Minimal coupling in Dirac equation

Question

In the framework of relativistic quantum mechanics (not QFT) the Dirac equation in presence of external electromagnetic field is obtained by means of the minimal coupling, i.e. the substitution:

$$p_{\mu} \rightarrow p_{\mu}-eA_{\mu}$$

This substitution is often motivated by saying that it "ensures gauge invariance of the theory" (Greiner "Relativistic quantum mechanics", page 121). The resuting "modified" Dirac equation is:

$$i\frac{\partial\psi}{\partial t}=\left( \vec{\alpha} \left( \vec{p}-e\vec{A} \right)+\beta m + e \phi\right)\psi$$ This equation seems to change if one changes the 4-potential by a gauge transformation $A_{\mu}\rightarrow A_{\mu}+\partial_{\mu}\Lambda$. So what does it mean that the minimal coupling ensures gauge invariance? What am I missing?

Answer 1

You are missing the phase transformation of $\psi$.

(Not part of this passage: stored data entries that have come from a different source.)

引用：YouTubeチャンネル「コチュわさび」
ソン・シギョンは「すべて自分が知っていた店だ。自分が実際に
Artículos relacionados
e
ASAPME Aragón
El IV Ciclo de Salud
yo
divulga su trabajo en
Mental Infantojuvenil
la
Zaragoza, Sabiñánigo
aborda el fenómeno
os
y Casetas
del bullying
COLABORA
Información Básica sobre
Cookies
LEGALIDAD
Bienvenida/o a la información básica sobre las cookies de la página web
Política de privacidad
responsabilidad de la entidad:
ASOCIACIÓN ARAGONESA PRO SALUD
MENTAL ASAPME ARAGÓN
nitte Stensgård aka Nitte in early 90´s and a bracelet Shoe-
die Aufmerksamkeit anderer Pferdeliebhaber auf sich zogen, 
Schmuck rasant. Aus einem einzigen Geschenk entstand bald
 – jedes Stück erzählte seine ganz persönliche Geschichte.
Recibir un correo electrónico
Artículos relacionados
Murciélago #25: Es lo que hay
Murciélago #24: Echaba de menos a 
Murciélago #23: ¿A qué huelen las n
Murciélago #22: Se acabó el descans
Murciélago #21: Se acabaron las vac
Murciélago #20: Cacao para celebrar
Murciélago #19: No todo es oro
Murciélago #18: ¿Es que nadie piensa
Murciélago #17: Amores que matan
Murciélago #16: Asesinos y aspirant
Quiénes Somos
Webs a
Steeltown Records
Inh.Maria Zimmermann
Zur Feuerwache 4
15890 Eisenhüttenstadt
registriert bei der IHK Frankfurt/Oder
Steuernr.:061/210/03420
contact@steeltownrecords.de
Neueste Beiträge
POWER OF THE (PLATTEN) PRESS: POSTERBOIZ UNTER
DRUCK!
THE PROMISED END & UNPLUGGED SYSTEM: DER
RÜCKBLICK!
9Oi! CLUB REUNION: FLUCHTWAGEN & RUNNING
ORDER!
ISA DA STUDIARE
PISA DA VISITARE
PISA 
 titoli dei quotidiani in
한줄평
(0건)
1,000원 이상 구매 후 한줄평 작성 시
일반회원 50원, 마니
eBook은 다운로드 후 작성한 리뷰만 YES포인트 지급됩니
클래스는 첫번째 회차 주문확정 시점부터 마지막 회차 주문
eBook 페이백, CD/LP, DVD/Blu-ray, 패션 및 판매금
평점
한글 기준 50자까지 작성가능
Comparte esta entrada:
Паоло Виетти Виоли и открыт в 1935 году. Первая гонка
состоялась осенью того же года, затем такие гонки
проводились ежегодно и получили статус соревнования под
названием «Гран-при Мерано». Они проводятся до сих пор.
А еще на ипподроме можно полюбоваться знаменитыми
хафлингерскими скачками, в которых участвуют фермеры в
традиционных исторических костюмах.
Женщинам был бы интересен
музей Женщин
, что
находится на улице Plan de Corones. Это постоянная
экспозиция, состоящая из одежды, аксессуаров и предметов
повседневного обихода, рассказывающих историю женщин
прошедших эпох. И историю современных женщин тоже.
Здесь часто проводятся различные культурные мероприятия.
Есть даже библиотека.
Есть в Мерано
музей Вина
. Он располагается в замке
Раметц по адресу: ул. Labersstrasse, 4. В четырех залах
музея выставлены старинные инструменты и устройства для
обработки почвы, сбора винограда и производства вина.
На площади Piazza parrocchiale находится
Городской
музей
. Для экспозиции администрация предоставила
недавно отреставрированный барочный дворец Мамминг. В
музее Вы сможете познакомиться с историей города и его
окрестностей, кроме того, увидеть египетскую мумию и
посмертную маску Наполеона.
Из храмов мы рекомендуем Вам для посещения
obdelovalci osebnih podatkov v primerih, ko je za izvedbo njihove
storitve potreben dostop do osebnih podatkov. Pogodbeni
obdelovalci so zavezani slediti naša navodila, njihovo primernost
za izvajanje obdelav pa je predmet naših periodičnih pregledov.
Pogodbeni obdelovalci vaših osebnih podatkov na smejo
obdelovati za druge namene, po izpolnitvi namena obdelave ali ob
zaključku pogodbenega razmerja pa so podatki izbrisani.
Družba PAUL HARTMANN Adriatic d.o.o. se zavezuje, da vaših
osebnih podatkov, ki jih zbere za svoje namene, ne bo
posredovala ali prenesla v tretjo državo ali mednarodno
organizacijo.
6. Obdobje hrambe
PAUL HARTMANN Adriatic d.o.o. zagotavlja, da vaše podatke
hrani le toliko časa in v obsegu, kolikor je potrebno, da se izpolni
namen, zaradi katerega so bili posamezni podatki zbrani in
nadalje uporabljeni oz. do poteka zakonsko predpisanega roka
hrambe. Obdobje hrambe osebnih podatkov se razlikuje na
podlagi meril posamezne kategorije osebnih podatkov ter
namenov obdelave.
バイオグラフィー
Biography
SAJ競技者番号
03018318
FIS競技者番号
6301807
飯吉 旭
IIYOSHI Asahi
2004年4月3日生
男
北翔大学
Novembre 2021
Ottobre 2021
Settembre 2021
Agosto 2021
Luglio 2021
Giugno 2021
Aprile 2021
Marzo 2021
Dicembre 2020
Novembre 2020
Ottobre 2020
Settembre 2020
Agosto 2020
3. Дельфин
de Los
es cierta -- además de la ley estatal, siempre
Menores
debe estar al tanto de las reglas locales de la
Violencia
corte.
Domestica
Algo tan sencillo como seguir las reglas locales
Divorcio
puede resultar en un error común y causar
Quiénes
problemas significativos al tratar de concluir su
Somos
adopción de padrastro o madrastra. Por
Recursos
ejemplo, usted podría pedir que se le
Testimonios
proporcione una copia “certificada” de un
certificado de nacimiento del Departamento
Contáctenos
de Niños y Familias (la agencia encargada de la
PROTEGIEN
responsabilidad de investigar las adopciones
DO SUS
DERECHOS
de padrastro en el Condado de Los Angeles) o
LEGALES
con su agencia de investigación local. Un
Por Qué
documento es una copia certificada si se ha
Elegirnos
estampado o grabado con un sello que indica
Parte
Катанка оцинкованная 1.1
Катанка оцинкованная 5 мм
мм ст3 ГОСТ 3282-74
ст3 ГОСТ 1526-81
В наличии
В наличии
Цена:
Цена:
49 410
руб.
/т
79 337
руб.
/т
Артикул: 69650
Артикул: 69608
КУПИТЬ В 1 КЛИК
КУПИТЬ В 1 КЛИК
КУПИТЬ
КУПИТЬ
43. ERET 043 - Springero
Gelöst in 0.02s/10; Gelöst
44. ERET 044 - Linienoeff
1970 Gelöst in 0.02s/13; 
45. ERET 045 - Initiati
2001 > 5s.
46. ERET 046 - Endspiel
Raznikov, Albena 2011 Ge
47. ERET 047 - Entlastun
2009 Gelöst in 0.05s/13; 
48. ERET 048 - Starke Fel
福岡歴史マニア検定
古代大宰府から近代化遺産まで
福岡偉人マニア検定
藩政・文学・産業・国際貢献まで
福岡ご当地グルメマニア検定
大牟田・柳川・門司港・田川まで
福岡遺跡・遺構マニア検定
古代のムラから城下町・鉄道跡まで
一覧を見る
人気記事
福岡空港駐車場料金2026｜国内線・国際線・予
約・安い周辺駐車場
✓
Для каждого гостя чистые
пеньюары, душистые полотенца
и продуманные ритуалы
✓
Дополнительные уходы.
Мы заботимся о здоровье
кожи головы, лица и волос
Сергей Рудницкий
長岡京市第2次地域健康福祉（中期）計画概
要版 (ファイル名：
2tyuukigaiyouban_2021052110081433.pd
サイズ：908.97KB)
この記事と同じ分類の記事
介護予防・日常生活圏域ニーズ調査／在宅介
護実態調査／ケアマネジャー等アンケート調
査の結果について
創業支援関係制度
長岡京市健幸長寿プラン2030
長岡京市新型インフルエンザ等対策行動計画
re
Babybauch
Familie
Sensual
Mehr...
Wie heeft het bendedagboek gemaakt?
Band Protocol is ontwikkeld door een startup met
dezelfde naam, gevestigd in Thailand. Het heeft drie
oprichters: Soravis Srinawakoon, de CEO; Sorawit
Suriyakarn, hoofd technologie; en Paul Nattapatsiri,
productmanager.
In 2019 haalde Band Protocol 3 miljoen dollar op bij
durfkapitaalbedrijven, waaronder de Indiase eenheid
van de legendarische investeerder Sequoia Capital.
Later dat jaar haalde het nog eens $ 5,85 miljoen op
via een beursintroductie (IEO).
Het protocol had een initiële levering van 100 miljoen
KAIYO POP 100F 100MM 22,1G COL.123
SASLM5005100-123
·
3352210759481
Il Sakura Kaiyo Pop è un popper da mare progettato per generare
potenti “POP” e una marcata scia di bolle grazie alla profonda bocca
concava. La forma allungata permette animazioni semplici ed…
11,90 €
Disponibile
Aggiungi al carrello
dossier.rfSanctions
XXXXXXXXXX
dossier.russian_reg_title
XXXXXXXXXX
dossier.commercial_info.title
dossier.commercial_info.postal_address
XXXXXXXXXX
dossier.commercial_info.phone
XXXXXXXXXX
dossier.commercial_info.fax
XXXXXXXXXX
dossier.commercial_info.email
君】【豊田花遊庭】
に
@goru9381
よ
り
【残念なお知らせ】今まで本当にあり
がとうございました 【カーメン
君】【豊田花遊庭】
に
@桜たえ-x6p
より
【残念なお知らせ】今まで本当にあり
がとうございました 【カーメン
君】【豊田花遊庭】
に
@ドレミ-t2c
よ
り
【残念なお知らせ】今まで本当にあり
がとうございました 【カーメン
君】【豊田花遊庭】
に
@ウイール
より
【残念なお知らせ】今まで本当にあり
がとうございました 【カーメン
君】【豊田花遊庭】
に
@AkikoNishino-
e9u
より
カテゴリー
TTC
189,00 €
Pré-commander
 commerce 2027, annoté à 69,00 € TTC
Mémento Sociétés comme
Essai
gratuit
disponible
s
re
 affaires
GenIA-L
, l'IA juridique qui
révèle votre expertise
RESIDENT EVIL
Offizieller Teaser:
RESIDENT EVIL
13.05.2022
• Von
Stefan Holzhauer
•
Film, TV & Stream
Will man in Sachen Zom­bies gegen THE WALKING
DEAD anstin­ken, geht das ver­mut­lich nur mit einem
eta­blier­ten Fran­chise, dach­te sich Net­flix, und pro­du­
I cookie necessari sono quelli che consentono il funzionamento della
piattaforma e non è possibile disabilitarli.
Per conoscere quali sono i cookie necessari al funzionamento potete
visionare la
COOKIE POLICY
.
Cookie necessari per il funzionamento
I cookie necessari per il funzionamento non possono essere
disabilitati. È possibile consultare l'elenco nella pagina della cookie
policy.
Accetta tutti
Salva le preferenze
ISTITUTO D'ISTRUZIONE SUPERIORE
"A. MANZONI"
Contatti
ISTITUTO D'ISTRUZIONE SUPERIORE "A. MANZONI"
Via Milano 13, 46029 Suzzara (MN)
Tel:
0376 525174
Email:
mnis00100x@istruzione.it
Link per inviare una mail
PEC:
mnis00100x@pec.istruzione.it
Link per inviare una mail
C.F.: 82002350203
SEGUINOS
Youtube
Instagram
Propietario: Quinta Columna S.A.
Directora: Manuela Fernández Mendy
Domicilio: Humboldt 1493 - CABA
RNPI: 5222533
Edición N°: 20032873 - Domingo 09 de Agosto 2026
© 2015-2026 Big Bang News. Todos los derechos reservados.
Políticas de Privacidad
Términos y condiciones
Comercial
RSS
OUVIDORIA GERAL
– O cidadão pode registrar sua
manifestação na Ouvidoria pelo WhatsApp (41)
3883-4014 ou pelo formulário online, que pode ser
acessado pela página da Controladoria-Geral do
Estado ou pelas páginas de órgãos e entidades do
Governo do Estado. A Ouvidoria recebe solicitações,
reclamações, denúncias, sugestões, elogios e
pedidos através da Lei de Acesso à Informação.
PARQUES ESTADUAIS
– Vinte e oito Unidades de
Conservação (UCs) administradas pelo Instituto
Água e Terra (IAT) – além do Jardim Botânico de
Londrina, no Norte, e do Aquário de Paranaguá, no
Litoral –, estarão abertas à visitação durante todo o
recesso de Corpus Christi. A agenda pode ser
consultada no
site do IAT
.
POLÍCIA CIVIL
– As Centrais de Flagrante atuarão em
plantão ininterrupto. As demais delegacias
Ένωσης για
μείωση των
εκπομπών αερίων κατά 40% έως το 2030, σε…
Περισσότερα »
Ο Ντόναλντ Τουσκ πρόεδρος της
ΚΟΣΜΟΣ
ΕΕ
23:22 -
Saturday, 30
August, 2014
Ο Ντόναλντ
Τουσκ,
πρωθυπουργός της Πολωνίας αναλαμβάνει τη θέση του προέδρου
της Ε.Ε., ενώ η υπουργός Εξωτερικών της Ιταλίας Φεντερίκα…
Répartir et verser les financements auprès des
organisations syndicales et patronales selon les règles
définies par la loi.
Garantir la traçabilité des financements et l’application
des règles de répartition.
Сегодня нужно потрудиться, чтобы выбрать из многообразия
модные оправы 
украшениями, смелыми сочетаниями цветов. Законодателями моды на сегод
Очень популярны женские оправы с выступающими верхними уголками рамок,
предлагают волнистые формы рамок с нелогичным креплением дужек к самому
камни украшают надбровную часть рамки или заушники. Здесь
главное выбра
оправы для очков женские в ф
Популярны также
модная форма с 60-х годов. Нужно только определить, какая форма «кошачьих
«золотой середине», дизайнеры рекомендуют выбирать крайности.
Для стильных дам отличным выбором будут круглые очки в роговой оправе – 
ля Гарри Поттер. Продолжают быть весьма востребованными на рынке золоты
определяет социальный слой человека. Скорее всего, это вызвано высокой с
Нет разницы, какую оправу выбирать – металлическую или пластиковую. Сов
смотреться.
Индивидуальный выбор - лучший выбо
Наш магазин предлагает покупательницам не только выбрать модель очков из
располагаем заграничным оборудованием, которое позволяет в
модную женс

The Dirac equation is indeed not invariant to the gauge transformation $$A_{\mu}\rightarrow A_{\mu}+\partial_{\mu}\Lambda$$ alone.

But it is invariant to the combined gauge/phase transformation $$\begin{align} A_{\mu}&\rightarrow A_{\mu}+\partial_{\mu}\Lambda \\ \psi &\rightarrow \exp\left(-\frac{ie\Lambda}{\hbar}\right)\psi \end{align}$$

Answer 2

What am I missing?

You are missing the fact that a gauge transformation transforms $\psi$ as well. It changes the complex phase of the spinor at each point in spacetime. See if you can figure out how much of a phase change will leave the equation unchanged.

It’s this local phase change of the matter field that explains why the gauge group for electromagnetism is called $U(1)$.